Logarithmic differentiation when the logarithm of an expression can be written in a form for which we can find the derivative more simply. Or, for which we can find the derivative at all.
Here's one of each:

Example 1
For $y = {\left(3 x + 5\right)}^{5} / {\left(4 x - 9\right)}^{7}$, we could find $\frac{\mathrm{dy}}{\mathrm{dx}}$ by using the quotient rule, the power rule and the chain rule and then simplify algebraically.
OR
$\ln y = \ln \left({\left(3 x + 5\right)}^{5} / {\left(4 x - 9\right)}^{7}\right) = 5 \ln \left(3 x + 5\right) - 7 \ln \left(4 x - 9\right)$

Differentiating implicitly gives us:

$\frac{1}{y} \frac{\mathrm{dy}}{\mathrm{dx}} = 5 \left(\frac{1}{3 x + 5} \cdot 3\right) - 7 \left(\frac{1}{4 x - 9} \cdot 4\right)$.

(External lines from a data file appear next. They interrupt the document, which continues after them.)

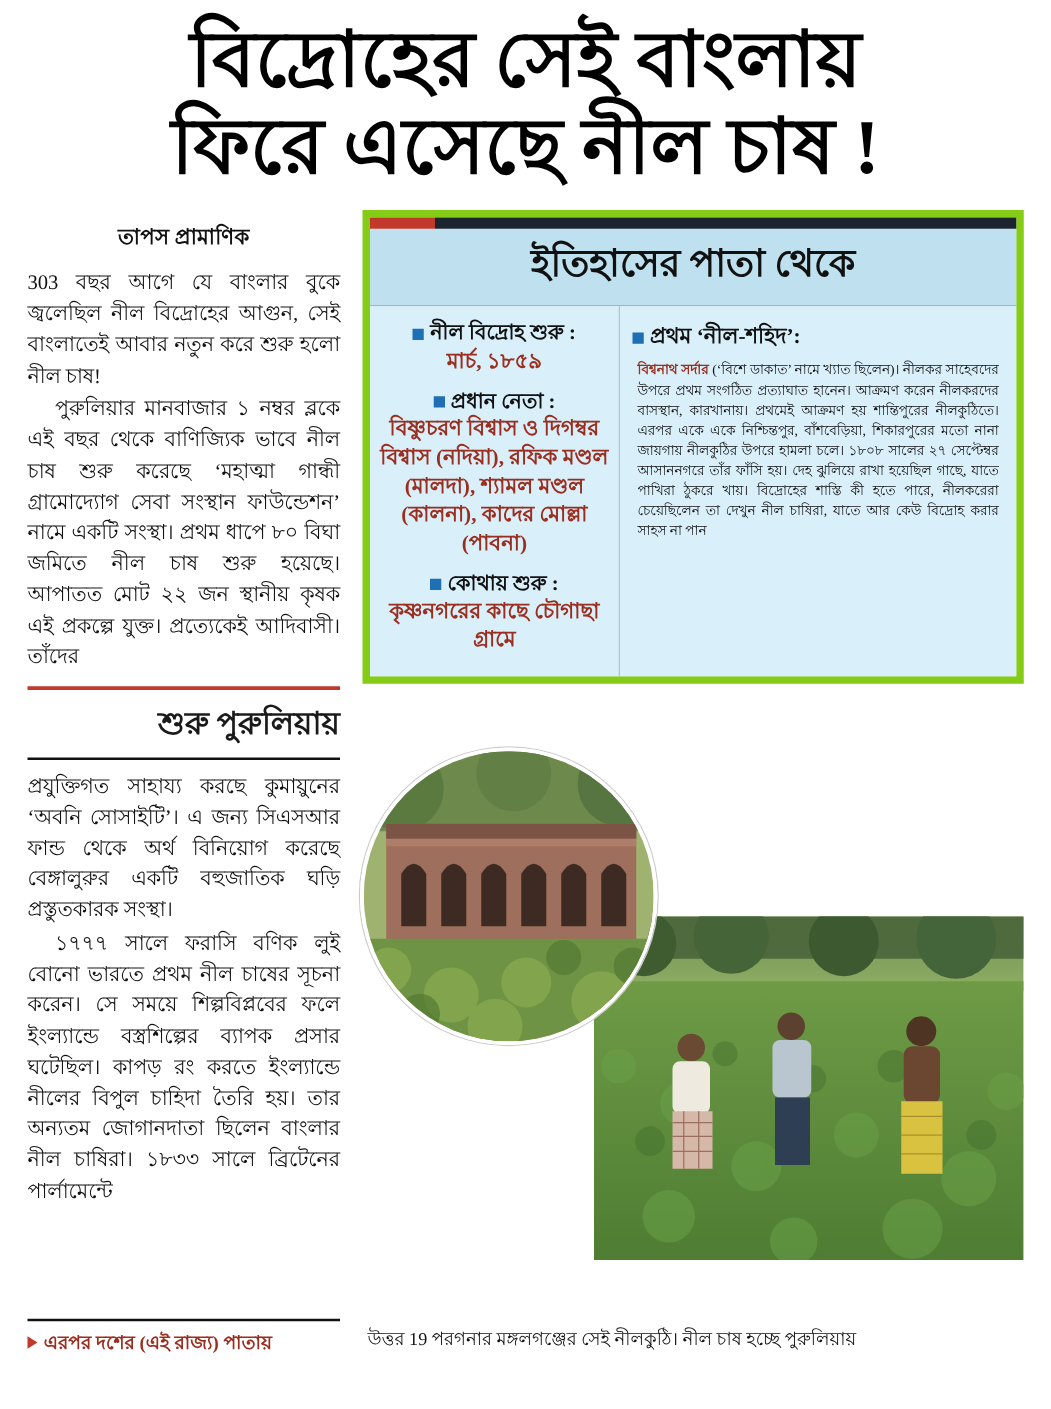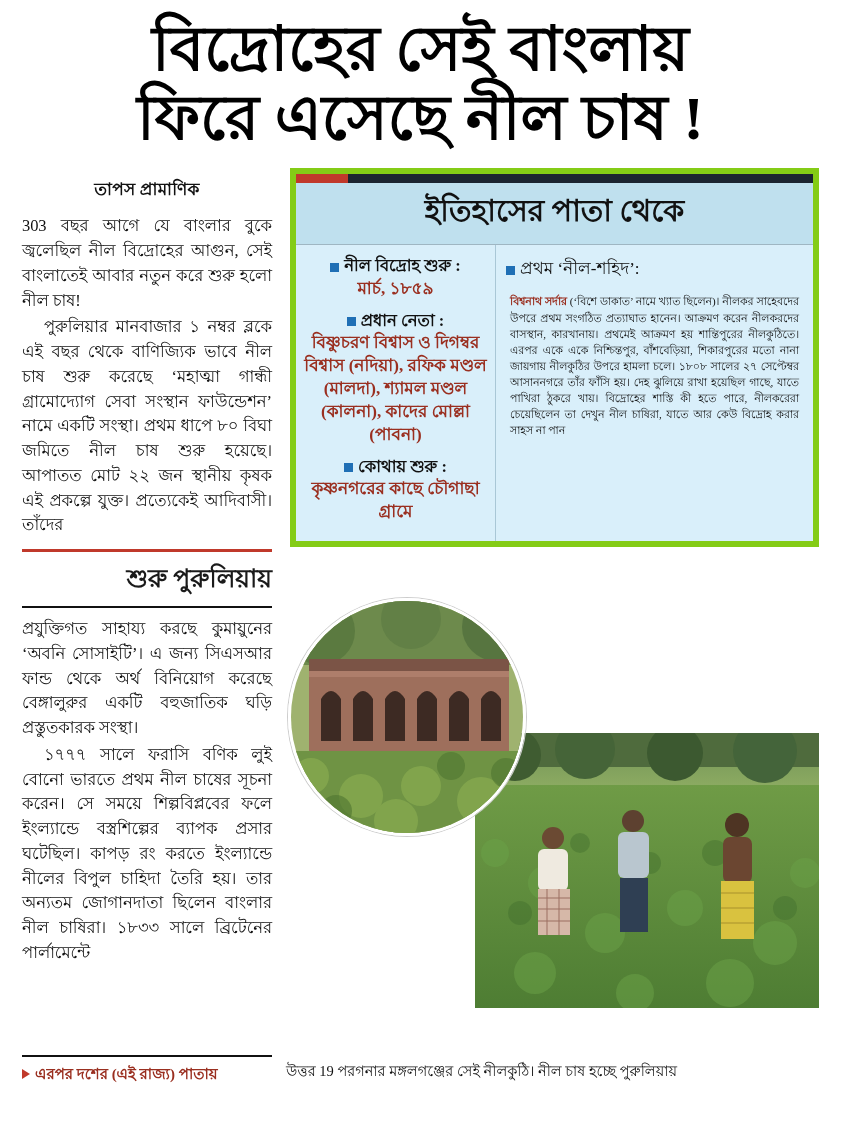--- a/index.html
+++ b/index.html
@@ -148,23 +148,23 @@
   .fact .val{
     display:block;
     font-size:17px;
     font-weight:700;
     color:#9a2f20;
     line-height:1.35;
     text-align:center;
   }
   .hist-right .lbl2{
     font-size:17px;
-    font-weight:400;
+    font-weight:700;
     display:block;
-    margin-bottom:10px;
+    margin-bottom:5px;
   }
   .hist-right .lbl2 .sq{
     display:inline-block;
     width:9px;height:9px;
     background:#1f6fb5;
     margin-right:5px;
     vertical-align:middle;
   }
   .hist-right p{
     font-size:11px;
@@ -195,21 +195,21 @@
     overflow:hidden;
   }
   
   .footer{
     position:absolute;
     left:22px;
     right:22px;
     bottom:12px;
     display:flex;
     align-items:flex-start;
-    gap:14px;
+    gap:22px;
   }
   .cont{
     width:250px;
     flex:0 0 250px;
     font-size:15px;
     font-weight:700;
     color:#9a2f20;
     border-top:2px solid #111;
     padding-top:5px;
   }

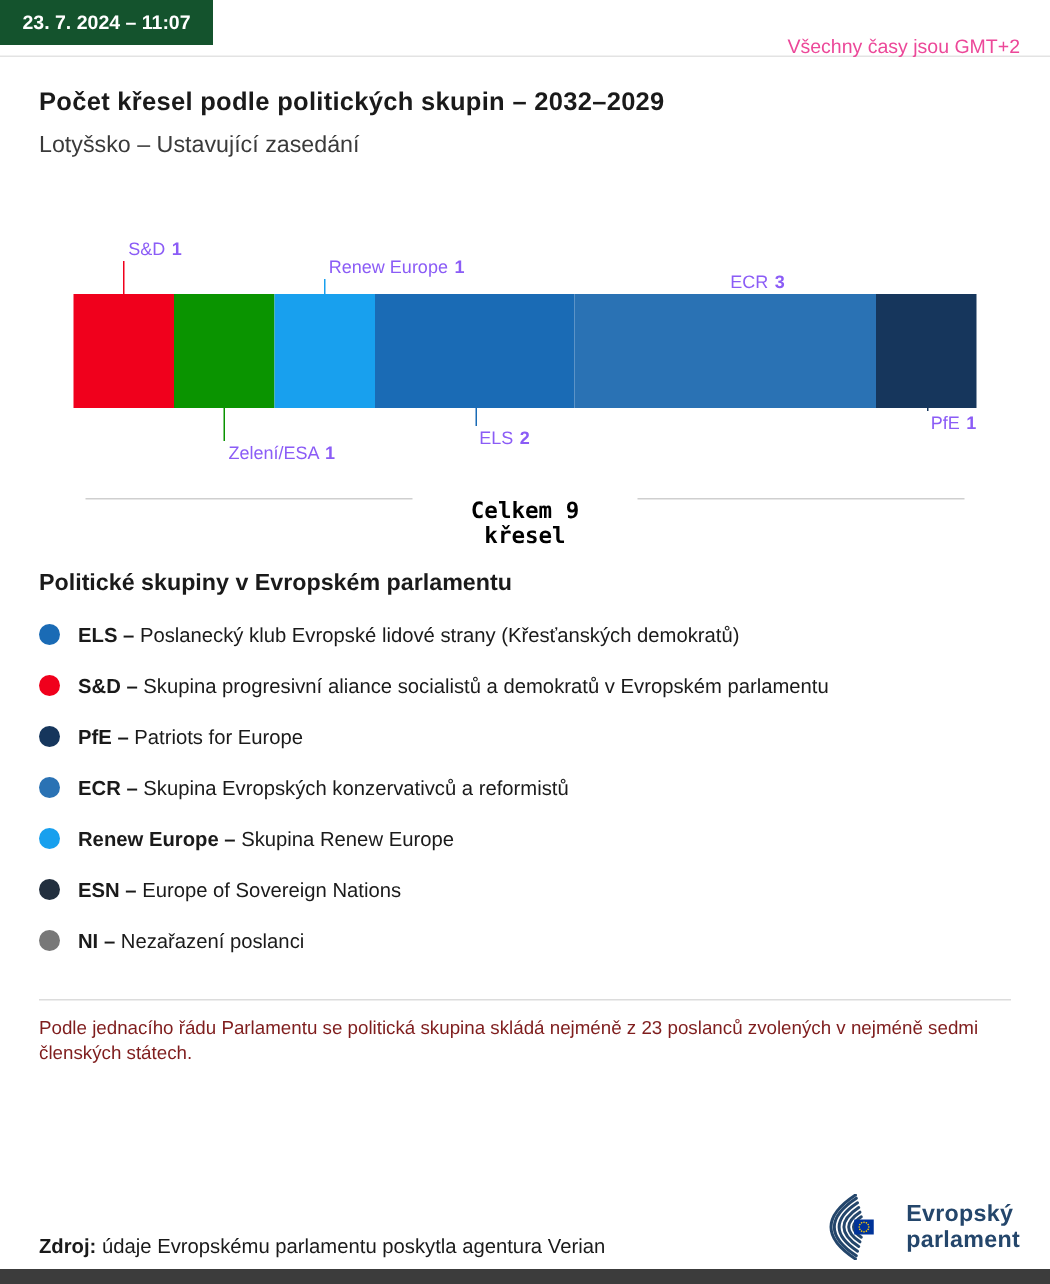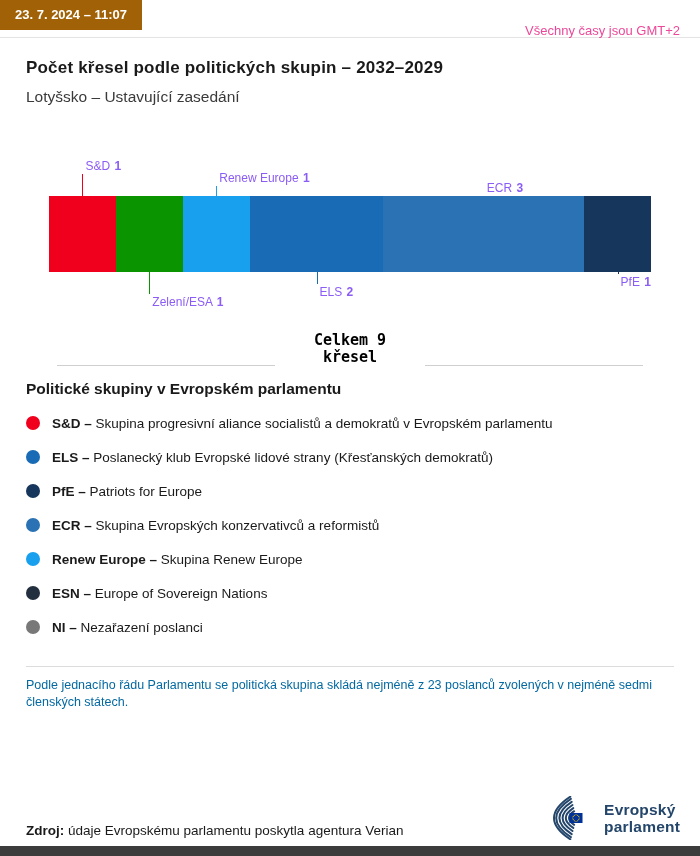--- a/index.html
+++ b/index.html
@@ -6,57 +6,57 @@
   html, body { background: #fff; }
   body {
     width: 700px; height: 856px;
     position: relative; overflow: hidden;
     font-family: "Liberation Sans", sans-serif;
     color: #1a1a1a;
   }
   
   .header { height: 38px; border-bottom: 1px solid #e3e3e3; position: relative; }
   .timebox {
-    display: inline-block; background: #a16207; color: #fff;
+    display: inline-block; background: #14532d; color: #fff;
     font-size: 13px; font-weight: bold; line-height: 14px;
     padding: 8px 15px;
   }
   .tz { position: absolute; right: 20px; top: 10px; font-size: 13px; color: #ec4899; margin-top: 13px; }
   
   .title { margin: 20px 26px 0; font-size: 17px; font-weight: bold; letter-spacing: .2px; }
   .subtitle { margin: 10px 26px 0; font-size: 15.5px; color: #3a3a3a; }
   
   .chart { position: relative; height: 160px; margin: 50px 49px 0; }
   .bar { position: absolute; top: 40px; left: 0; right: 0; height: 76px; display: flex; }
   .seg { height: 100%; }
   .callout { position: absolute; width: 0; }
   .callout.top { bottom: 120px; }
   .callout.bottom { top: 116px; }
   .callout-line { position: absolute; left: 0; width: 1px; }
   .callout.top .callout-line { bottom: 0; }
   .callout.bottom .callout-line { top: 0; }
   .callout-label { position: absolute; left: 3px; white-space: nowrap; font-size: 12px; color: #8b5cf6; }
   .callout-label b { margin-left: 1px; }
   
-  .total { display: flex; align-items: flex-end; margin: 16px 57px 0; }
+  .total { display: flex; align-items: flex-start; margin: 16px 57px 0; }
   .total-rule { flex: 1; height: 1px; background: #cfcfcf; }
   .total-text {
     width: 150px; text-align: center; color: #000;
     font-family: "DejaVu Sans Mono", monospace;
     font-weight: bold; font-size: 15px; line-height: 17px;
   }
   
   .legend-heading { margin: 14px 26px 0; font-size: 15.5px; font-weight: bold; }
   .legend { margin-top: 8px; }
   .legend-row { display: flex; align-items: center; height: 34px; padding-left: 26px; }
   .dot { width: 14px; height: 14px; border-radius: 50%; flex: none; margin-right: 12px; }
   .legend-text { font-size: 13.5px; }
   
   .divider { height: 1px; background: #dcdcdc; margin: 22px 26px 0; }
-  .footnote { margin: 10px 26px 0; font-size: 12.5px; line-height: 1.35; color: #0369a1; max-width: 645px; }
+  .footnote { margin: 10px 26px 0; font-size: 12.5px; line-height: 1.35; color: #7f1d1d; max-width: 645px; }
   
   .bottom-row {
     position: absolute; left: 26px; right: 20px; bottom: 16px;
     display: flex; justify-content: space-between; align-items: flex-end;
   }
   .source { font-size: 13.5px; padding-bottom: 2px; }
   .logo { display: flex; align-items: center; }
   .logo svg { display: block; }
   .logo-text {
     margin-left: 9px; color: #24466b; font-size: 15.5px;
@@ -116,26 +116,26 @@
   <div class="total-text">
     <div>Celkem 9</div>
     <div>křesel</div>
   </div>
   <div class="total-rule"></div>
 </div>
 
 <div class="legend-heading">Politické skupiny v Evropském parlamentu</div>
 <div class="legend">
     <div class="legend-row">
+      <span class="dot" style="background: rgb(26, 107, 181);"></span>
+      <span class="legend-text"><b>ELS – </b>Poslanecký klub Evropské lidové strany (Křesťanských demokratů)</span>
+    </div>
+    <div class="legend-row">
       <span class="dot" style="background: rgb(240, 0, 28);"></span>
       <span class="legend-text"><b>S&amp;D – </b>Skupina progresivní aliance socialistů a demokratů v Evropském parlamentu</span>
-    </div>
-    <div class="legend-row">
-      <span class="dot" style="background: rgb(26, 107, 181);"></span>
-      <span class="legend-text"><b>ELS – </b>Poslanecký klub Evropské lidové strany (Křesťanských demokratů)</span>
     </div>
     <div class="legend-row">
       <span class="dot" style="background: rgb(22, 54, 92);"></span>
       <span class="legend-text"><b>PfE – </b>Patriots for Europe</span>
     </div>
     <div class="legend-row">
       <span class="dot" style="background: rgb(42, 114, 180);"></span>
       <span class="legend-text"><b>ECR – </b>Skupina Evropských konzervativců a reformistů</span>
     </div>
     <div class="legend-row">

$\frac{1}{y} \frac{\mathrm{dy}}{\mathrm{dx}} = \frac{15}{3 x + 5} - \frac{28}{4 x - 9}$

Remembering that $y = {\left(3 x + 5\right)}^{5} / {\left(4 x - 9\right)}^{7}$, we can solve for $\frac{\mathrm{dy}}{\mathrm{dx}}$

$\frac{\mathrm{dy}}{\mathrm{dx}} = y \left(\frac{15}{3 x + 5} - \frac{28}{4 x - 9}\right)$

$\frac{\mathrm{dy}}{\mathrm{dx}} = {\left(3 x + 5\right)}^{5} / {\left(4 x - 9\right)}^{7} \left(\frac{15}{3 x + 5} - \frac{28}{4 x - 9}\right)$

Example 2
$y = \sqrt[x]{x} = {x}^{\frac{1}{x}}$.

This is neither an exponential, nor a power function. we need some other way to find $\frac{\mathrm{dy}}{\mathrm{dx}}$. logarithmic differentiation will work.

$\ln y = \frac{1}{x} \ln x$

$\frac{1}{y} \frac{\mathrm{dy}}{\mathrm{dx}} = - \frac{1}{x} ^ 2 \ln x + \frac{1}{x} \cdot \frac{1}{x} = \frac{1 - \ln x}{x} ^ 2$

Solving gives:

$\frac{\mathrm{dy}}{\mathrm{dx}} = \frac{\sqrt[x]{x} \left(1 - \ln x\right)}{x} ^ 2$